Last week, our family group discussed the topic of Letting Go of Expectations. In the Big Book of AA we find where it says: Expectations are Premeditated Resentments. When you find yourself feeling resentment, you can almost always trace it back to your expectations. Usually it indicates that you tried once again to control or manipulate a situation or outcome and was resentful when it didn't turn out the way you expected.
Why is that? First, unrealistic expectations often lead to disappointment and frustration because most people resent any attempts at control or manipulation.
Second, pushing unrealistic expectations can really be a stumbling block to your own personal recovery and therefore, to the client's. We have also learned that placing high expectations on someone with a drug/alcohol addiction, may create added pressure and fuel a downward spiral.
There is no "quick fix" in the recovery process - it takes TIME. When all the focus is on the client and not yourself, then resentment sets in when progress is not made in the way you had hoped or expected.
So, what’s important is to keep all expectations at a realistic level. Keeping expectations realistic and appropriate helps family members to focus on the good things that are happening, instead of having expectations about a future that has not yet arrived.
It’s obvious that most of us have goals for ourselves, and spend a great deal of time trying to get our family members to work toward and achieve goals for themselves.

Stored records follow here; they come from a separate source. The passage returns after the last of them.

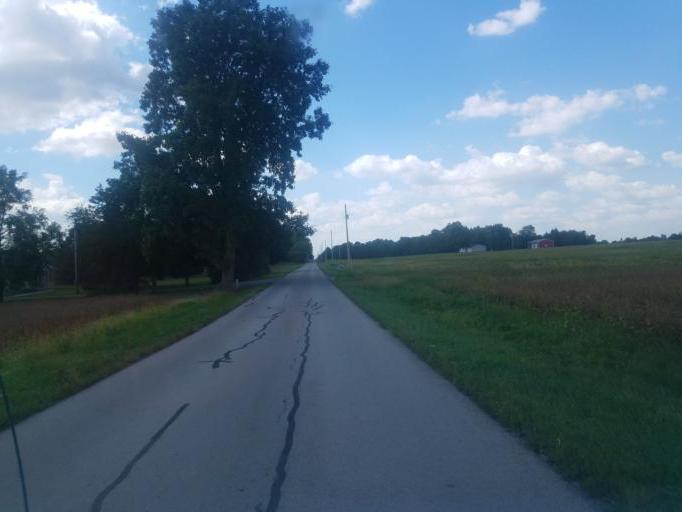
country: US
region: Ohio
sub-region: Hardin County
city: Ada
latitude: 40.6518
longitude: -83.9415
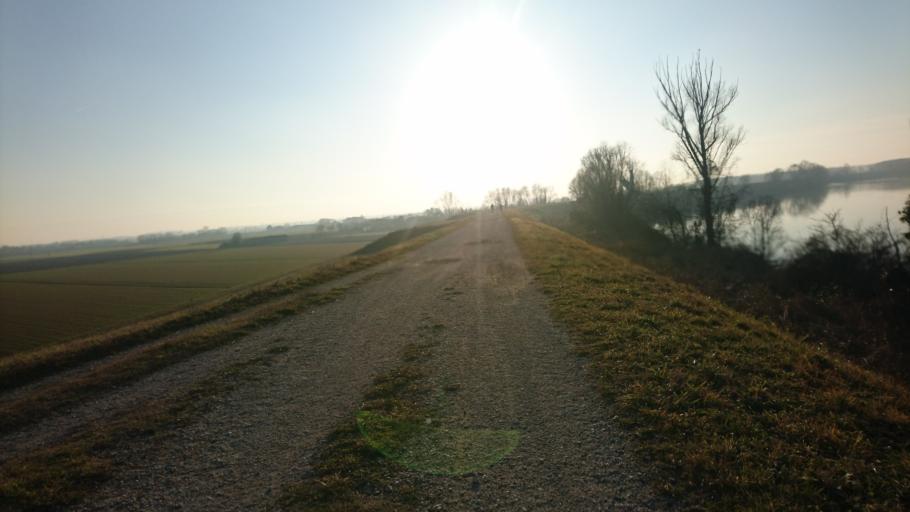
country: IT
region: Veneto
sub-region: Provincia di Rovigo
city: Mardimago
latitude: 45.1228
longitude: 11.8347
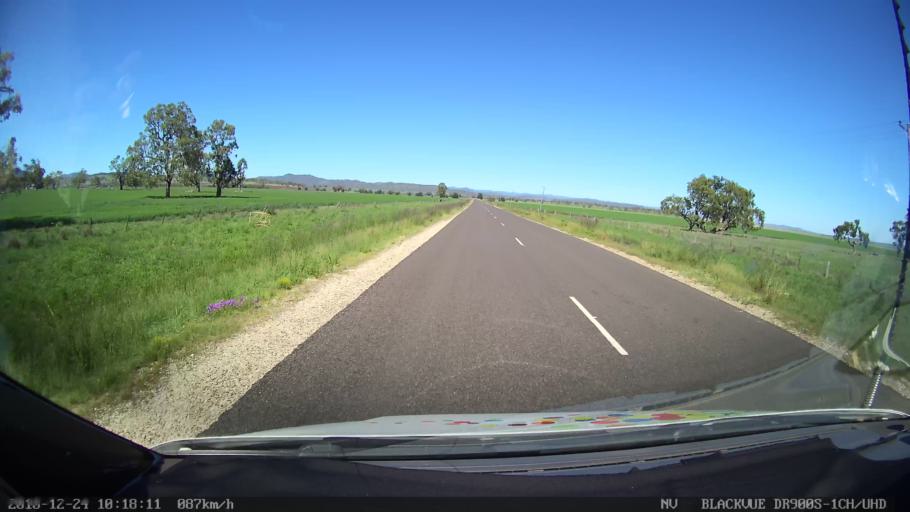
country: AU
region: New South Wales
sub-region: Liverpool Plains
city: Quirindi
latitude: -31.7228
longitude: 150.5800
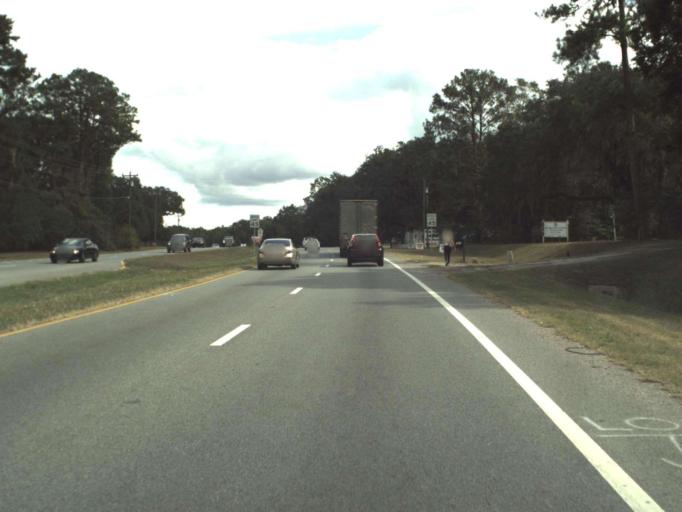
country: US
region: Florida
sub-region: Leon County
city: Tallahassee
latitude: 30.5098
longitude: -84.3408
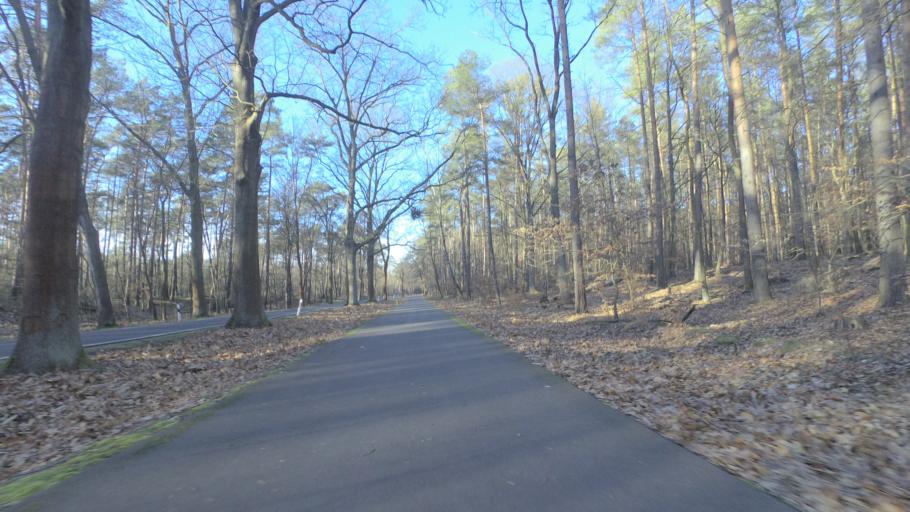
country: DE
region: Brandenburg
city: Ihlow
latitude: 52.0069
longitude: 13.3222
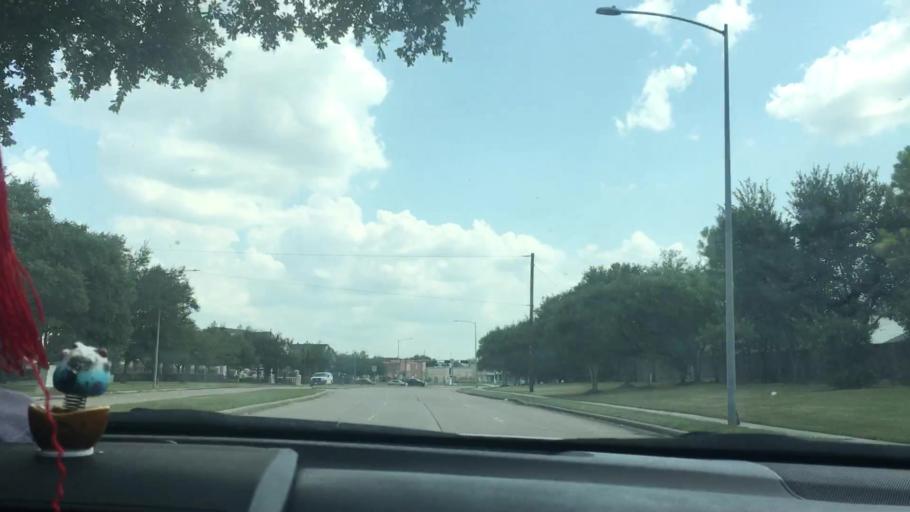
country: US
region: Texas
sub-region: Fort Bend County
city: Mission Bend
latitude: 29.7311
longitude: -95.6365
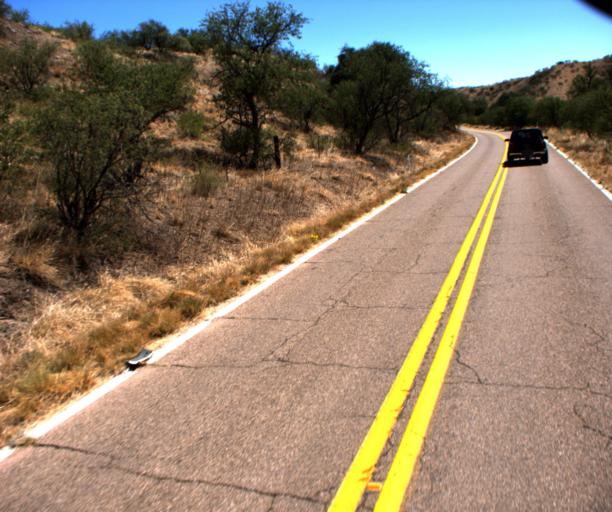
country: US
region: Arizona
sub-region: Santa Cruz County
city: Rio Rico
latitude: 31.3975
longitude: -111.0337
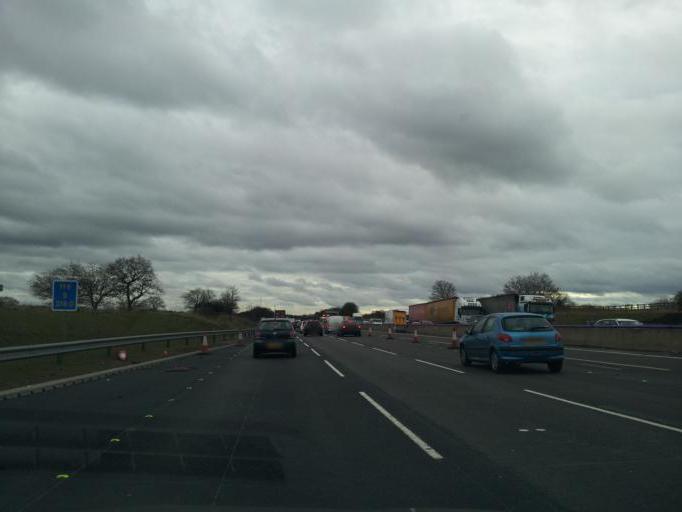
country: GB
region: England
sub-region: Staffordshire
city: Penkridge
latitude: 52.7478
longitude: -2.1000
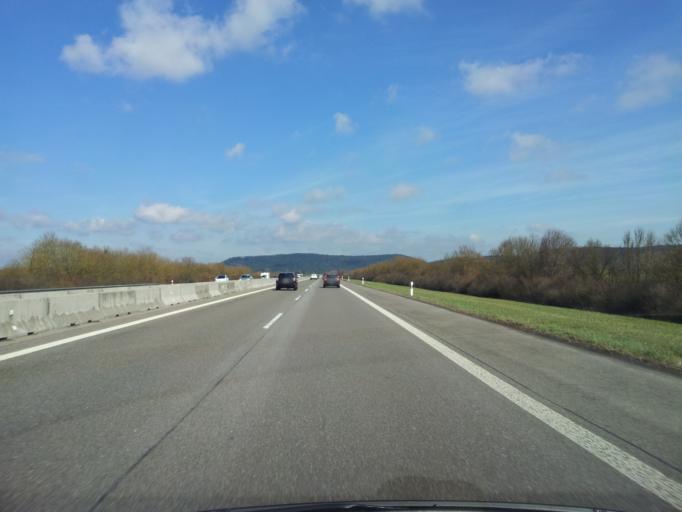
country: DE
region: Baden-Wuerttemberg
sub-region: Freiburg Region
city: Epfendorf
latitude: 48.2537
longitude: 8.6435
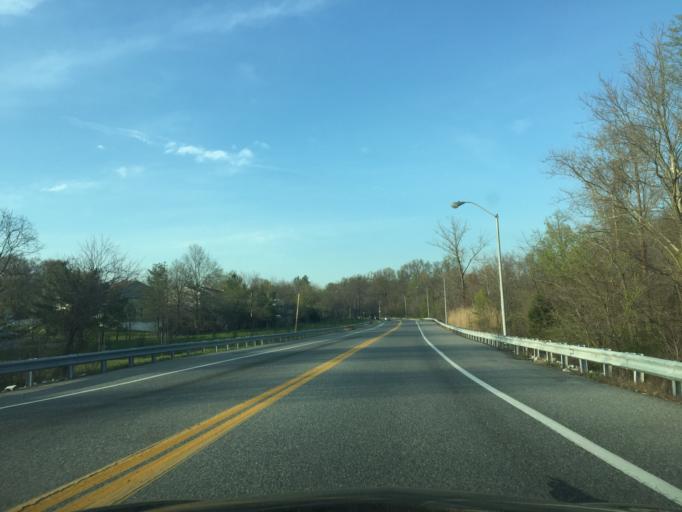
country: US
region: Maryland
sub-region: Baltimore County
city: Perry Hall
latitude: 39.3824
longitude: -76.4709
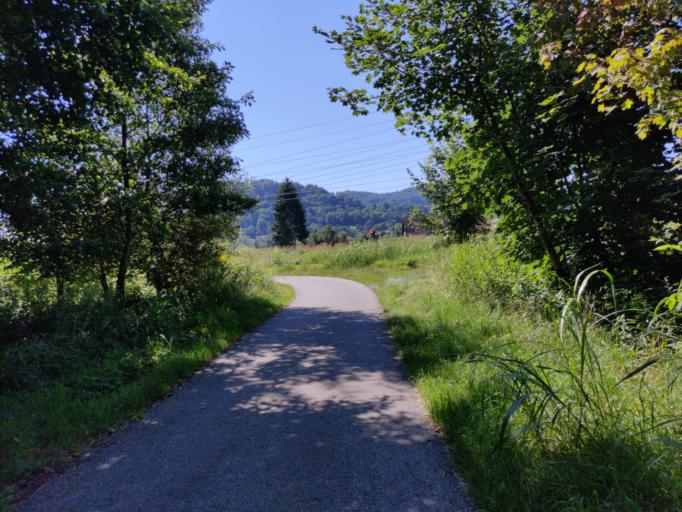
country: AT
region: Styria
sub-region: Politischer Bezirk Leibnitz
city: Wildon
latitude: 46.8943
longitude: 15.5046
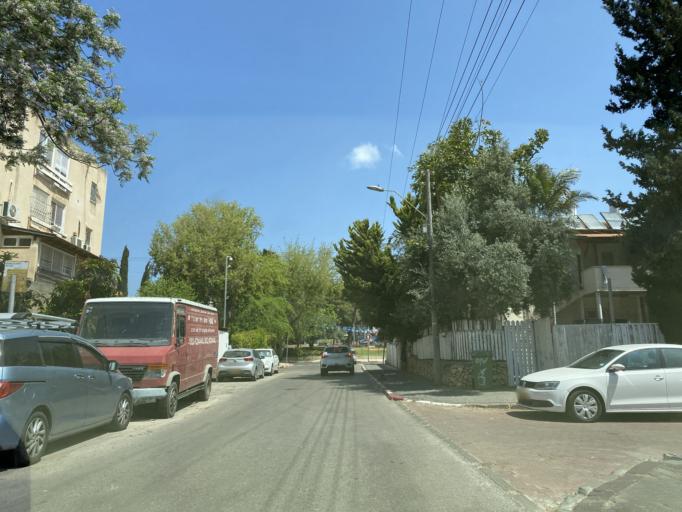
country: IL
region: Tel Aviv
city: Ramat HaSharon
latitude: 32.1560
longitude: 34.8366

Often times, parents can get really involved in trying to direct their son's goals, instead of allowing him to set his own personal goals.
As family members, the idea is to allow others to grow and change in their own way instead of being caught up in how things “should be”. We learn to accept things as they are and be open to the future rather than trying to create it with expectations.
The issue of expectations goes back to knowing that we are responsible for identifying our needs, believing they deserve to get met, and discover an appropriate way to do that in our life.
Letting Go and Letting God allows each of us the freedom to set our own goals and plans, while allowing our family members to do the same. By allowing them to make their own decisions and experience the consequences of their actions, you are releasing them with love. You are actually saying that you have confidence in them and respect their ability to make decisions.
Another one of my favorite slogans to keep my expectations in check is:
Happiness = Reality Minus Expectations
Simply put, when we align our expectations with reality, we are never disappointed. We can't blame people for disappointing us; we can blame ourselves for expecting too much. When you release expectations, you are free to enjoy things for what they are, instead of what you think they should be.
Through recovery, we learn to accept our powerlessness over trying to control another person's behavior by our expectations. In the 12-Step recovery process, we learn more about ourselves and the nature of acceptance. As Step 3 says, "made a decision to turn our will and our lives over to the care of God, as we understand him". Today, we invite you to find true happiness by letting go, letting God. By letting go, we come to realize that God is doing for us what we could not do for ourselves.